課題: SOS発信教育の記事を「SNSに適応できず、しんどく」から「たかもしれない」と振り返る。」までひととおり書き写し、その中の「モヤモヤ」をすべて「イライラ」に置き換えること。

本文抜粋:
____

SNSに適応できず、しんどくなる子もーー小・中・高校生ががんばりすぎて燃え尽きる前の「SOS発信」教育 #今つらいあなたへ
出嶋さんは、モヤモヤしてきたら歌を歌ったり得意のダンスをすることで解消するという。それに何度も救われた。「SOS発信プロジェクトを小学6年ぐらいのときに受けていたらもっと楽だったかもしれない」と振り返る。
「互いを知ることが友だちになる第一歩」
藤田さんも、もう少し低い年齢からのSOS発信教育の必要性を考えていた。そこで、和歌山大学教育学部附属小学校5年生向けに小学生版の授業を実施。それをきっかけに、紀の川市立中貴志小学校の谷口校長から「特別授業をしてほしい」という依頼が舞い込む。谷口校長はこう話す。 「私たちが子どものときとくらべると、友だちをつくるのが苦手になっている気がします。地元の公立中学校にはいくつかの小学校から児童が集まってきます。初めて出会う子となかなか友だちになれなくて、学校になじめない子がいるんです」

____

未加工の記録
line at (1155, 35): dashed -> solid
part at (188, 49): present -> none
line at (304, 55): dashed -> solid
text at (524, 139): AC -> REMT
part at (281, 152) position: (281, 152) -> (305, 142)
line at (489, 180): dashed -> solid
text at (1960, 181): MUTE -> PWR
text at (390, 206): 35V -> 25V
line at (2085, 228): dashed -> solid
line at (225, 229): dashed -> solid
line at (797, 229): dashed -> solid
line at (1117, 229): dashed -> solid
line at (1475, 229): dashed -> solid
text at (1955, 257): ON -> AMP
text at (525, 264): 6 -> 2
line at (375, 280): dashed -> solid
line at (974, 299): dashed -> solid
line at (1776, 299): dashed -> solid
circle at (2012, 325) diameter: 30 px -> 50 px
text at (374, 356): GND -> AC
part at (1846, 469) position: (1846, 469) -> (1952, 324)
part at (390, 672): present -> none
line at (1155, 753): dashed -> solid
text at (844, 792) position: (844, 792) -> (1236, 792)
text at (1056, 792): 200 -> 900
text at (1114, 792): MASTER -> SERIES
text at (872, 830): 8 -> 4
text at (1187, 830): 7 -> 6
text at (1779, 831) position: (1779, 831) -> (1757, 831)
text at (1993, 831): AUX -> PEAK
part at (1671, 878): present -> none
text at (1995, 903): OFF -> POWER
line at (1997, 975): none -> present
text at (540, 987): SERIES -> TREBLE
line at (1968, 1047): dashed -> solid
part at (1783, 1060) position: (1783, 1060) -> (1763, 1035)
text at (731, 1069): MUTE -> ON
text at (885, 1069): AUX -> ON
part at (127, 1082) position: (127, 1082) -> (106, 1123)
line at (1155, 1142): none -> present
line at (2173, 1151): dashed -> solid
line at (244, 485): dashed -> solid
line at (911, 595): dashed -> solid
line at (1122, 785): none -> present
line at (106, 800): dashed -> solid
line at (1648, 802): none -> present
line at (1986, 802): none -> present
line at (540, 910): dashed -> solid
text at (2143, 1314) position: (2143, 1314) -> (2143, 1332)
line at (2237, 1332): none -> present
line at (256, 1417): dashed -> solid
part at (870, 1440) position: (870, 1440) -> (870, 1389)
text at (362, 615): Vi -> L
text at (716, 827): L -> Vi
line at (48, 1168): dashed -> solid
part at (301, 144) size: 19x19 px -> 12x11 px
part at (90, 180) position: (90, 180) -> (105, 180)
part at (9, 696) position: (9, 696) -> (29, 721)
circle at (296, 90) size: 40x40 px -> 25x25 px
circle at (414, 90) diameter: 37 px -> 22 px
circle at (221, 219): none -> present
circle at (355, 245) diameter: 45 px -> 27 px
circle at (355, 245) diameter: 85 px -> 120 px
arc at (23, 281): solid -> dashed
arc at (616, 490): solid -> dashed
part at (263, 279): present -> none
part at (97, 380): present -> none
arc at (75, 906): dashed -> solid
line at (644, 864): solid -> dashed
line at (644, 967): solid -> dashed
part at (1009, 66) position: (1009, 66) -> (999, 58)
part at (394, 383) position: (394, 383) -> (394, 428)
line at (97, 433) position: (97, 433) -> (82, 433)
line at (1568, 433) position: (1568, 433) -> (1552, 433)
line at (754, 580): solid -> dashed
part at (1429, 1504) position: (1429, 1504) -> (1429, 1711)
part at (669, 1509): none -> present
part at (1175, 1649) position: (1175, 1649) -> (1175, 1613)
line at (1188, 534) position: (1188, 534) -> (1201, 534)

____

期待出力:
SNSに適応できず、しんどくなる子もーー小・中・高校生ががんばりすぎて燃え尽きる前の「SOS発信」教育 #今つらいあなたへ
出嶋さんは、イライラしてきたら歌を歌ったり得意のダンスをすることで解消するという。それに何度も救われた。「SOS発信プロジェクトを小学6年ぐらいのときに受けていたらもっと楽だったかもしれない」と振り返る。